Monday, July 15, 2024

Microsoft’s $100 Billion Stargate AI Supercomputer Could Feature Over a Million AMD GPUs


  • Microsoft and OpenAI’s rumored $100 billion Stargate project to launch by 2028.
  • AMD’s MI500 GPUs could power a million-plus GPU training cluster.
  • The project aims to reduce dependency on Nvidia.

Microsoft and OpenAI are rumored to be working on a groundbreaking project called ‘Stargate.’ This ambitious initiative, reportedly backed by over $100 billion from Microsoft, aims to revolutionize data centers by 2028.

The primary goal is to reduce reliance on Nvidia, a common aim among many tech giants focused on artificial intelligence.

The Next Platform revealed in April that this AI supercomputer might utilize future generations of Cobalt Arm server processors and Maia XPUs.

The project envisions scaling Ethernet to support hundreds of thousands to potentially a million XPUs within a single machine.

Although many specifics remain unclear and the project’s realization is uncertain, recent statements from AMD hint at some fascinating possibilities.

Forrest Norrod, AMD’s Executive Vice President and General Manager of the Datacenter Solutions Group, shared some intriguing insights during a conversation with The Next Platform.

Timothy Prickett Morgan of The Next Platform asked Norrod about the largest AI training cluster someone has seriously considered, possibly involving AMD’s future Instinct MI500 GPU accelerators.

Norrod confirmed the scale, stating, “It’s in that range?

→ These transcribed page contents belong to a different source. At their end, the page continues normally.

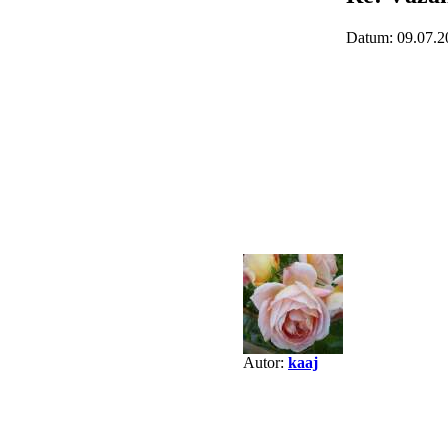
Datum: 09.07.2
Autor:
kaaj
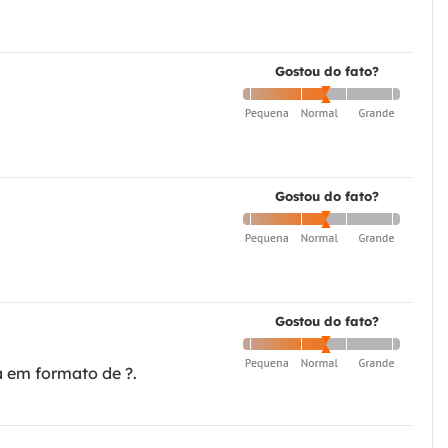
Gostou do fato?
Gostou do fato?
Gostou do fato?
a em formato de ?.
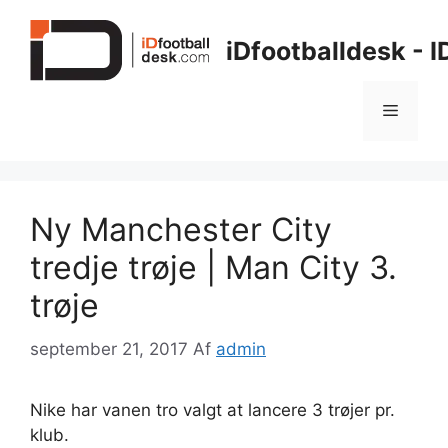
Hop
til
iDfootballdesk - 
indhold
Menu
Ny Manchester City
tredje trøje | Man City 3.
trøje
september 21, 2017
Af
admin
Nike har vanen tro valgt at lancere 3 trøjer pr.
klub.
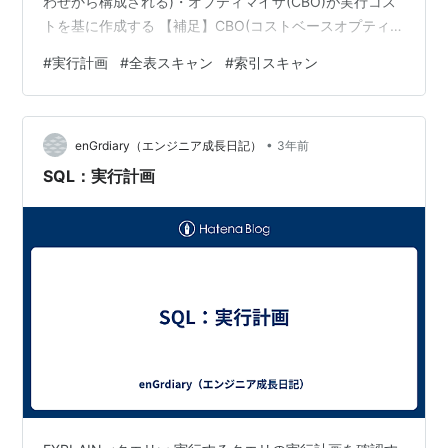
わせから構成される)・オプティマイザ(CBO)が実行コス
トを基に作成する 【補足】CBO(コストベースオプティマ
イザ)統計情報(オプティマイザ統計)のデータを元にSQL
#
実行計画
#
全表スキャン
#
索引スキャン
の実行コストが最も低くなるように実行計画を作成する
機能(アルゴリズム)SQLの実行手順が複数存在する場合、
複数の実行コストを比較して最適な実行手順を選択する※
•
統計情報が古いと適切な実行計画が作成・選択されない
enGrdiary（エンジニア成長日記）
3年前
可能性があるため、統計情報は定期的に取得することを
SQL：実行計画
お勧めします※…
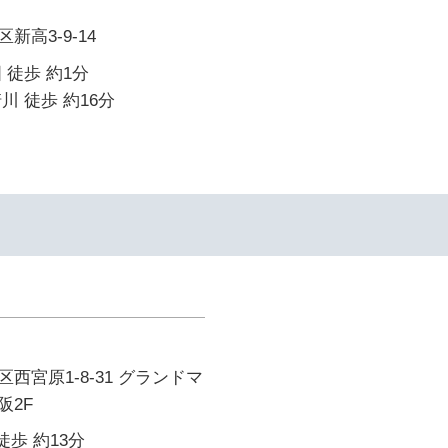
高3-9-14
 徒歩 約1分
川 徒歩 約16分
西宮原1-8-31 グランドマ
阪2F
徒歩 約13分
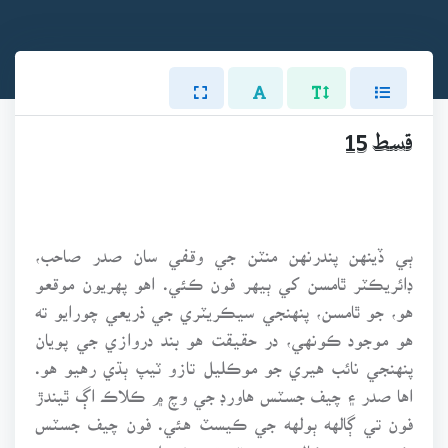
قسط 15
ٻي ڏينهن پندرنهن منٽن جي وقفي سان صدر صاحب،
ڊائريڪٽر ٿامسن کي ٻيهر فون ڪئي. اهو پهريون موقعو
هو، جو ٿامسن، پنهنجي سيڪريٽري جي ذريعي چورايو ته
هو موجود ڪونهي، در حقيقت هو بند دروازي جي پويان
پنهنجي نائب هيري جو موڪليل تازو ٽيپ ٻڌي رهيو هو.
اها صدر ۽ چيف جسٽس هاورڊ جي وچ ۾ ڪلاڪ اڳ ٿيندڙ
فون تي ڳالهه ٻولهه جي ڪيسٽ هئي. فون چيف جسٽس
ڪئي هئي ۽ ڪال پنجن منٽن تي مشتمل هئي.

Yes.” When pressed for further details, he emphasized, “I am dead serious, it is in that range” and clarified, “I’m talking about one machine… The scale of what’s being contemplated is mind-blowing. Now, will all of that come to pass? I don’t know. But there are public reports of very sober people contemplating spending tens of billions of dollars or even a hundred billion dollars on training clusters.”

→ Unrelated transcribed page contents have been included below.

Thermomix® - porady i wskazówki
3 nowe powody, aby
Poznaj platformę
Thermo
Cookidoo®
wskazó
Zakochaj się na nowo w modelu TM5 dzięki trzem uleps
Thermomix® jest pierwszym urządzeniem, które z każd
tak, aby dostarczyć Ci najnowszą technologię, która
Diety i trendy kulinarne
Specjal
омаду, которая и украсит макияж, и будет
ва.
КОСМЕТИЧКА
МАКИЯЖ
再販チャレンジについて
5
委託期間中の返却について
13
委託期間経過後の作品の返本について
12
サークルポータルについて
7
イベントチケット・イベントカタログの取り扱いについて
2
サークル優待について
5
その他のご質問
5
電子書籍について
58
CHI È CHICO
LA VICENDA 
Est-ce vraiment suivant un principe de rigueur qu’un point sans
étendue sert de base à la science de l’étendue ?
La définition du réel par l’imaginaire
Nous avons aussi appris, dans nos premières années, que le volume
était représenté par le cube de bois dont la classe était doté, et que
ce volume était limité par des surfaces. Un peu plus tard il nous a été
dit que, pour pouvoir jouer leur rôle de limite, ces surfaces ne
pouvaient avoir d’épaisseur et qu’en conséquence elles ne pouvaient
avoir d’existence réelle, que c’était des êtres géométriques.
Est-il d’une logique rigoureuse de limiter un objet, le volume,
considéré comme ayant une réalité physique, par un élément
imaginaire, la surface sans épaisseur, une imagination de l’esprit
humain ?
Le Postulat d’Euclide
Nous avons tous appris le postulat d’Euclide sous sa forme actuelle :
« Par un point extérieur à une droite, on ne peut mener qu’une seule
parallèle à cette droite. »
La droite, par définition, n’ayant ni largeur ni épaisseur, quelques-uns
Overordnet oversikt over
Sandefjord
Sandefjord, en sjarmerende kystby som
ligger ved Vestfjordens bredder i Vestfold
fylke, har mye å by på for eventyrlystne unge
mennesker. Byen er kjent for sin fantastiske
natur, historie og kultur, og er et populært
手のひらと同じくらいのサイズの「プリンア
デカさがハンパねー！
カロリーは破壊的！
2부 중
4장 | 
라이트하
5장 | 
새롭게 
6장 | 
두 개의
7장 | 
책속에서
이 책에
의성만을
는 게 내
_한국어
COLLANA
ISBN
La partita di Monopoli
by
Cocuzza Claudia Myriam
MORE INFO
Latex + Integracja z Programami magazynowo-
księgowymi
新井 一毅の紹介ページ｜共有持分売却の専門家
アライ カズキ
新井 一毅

Such a massive project, featuring over a million GPUs, would only be feasible for a few companies.

Given Microsoft’s significant investment in AI and data centers, it’s reasonable to speculate that AMD’s discussions about such a large-scale GPU deployment could be linked to the Stargate project.

By turning to AMD, Microsoft and other tech companies can potentially sidestep Nvidia, aligning with their broader strategic goals.

This collaboration would mark a significant shift in the tech industry, where Nvidia has long dominated the AI hardware market.

The partnership between Microsoft and AMD could pave the way for innovations and competitive dynamics, benefiting the broader AI ecosystem.

The Stargate project, if realized, could set new benchmarks for AI supercomputers, pushing the boundaries of what’s possible with machine learning and data processing.

While the project’s success is not guaranteed, the involvement of major players like Microsoft, OpenAI, and AMD underscores the immense potential and ambition behind it.

As the tech world watches closely, the next few years will reveal whether Stargate can live up to its promise and transform the landscape of AI and supercomputing.

For now, the idea of a supercomputer with over a million AMD GPUs remains a tantalizing prospect, symbolizing the future of technology and innovation.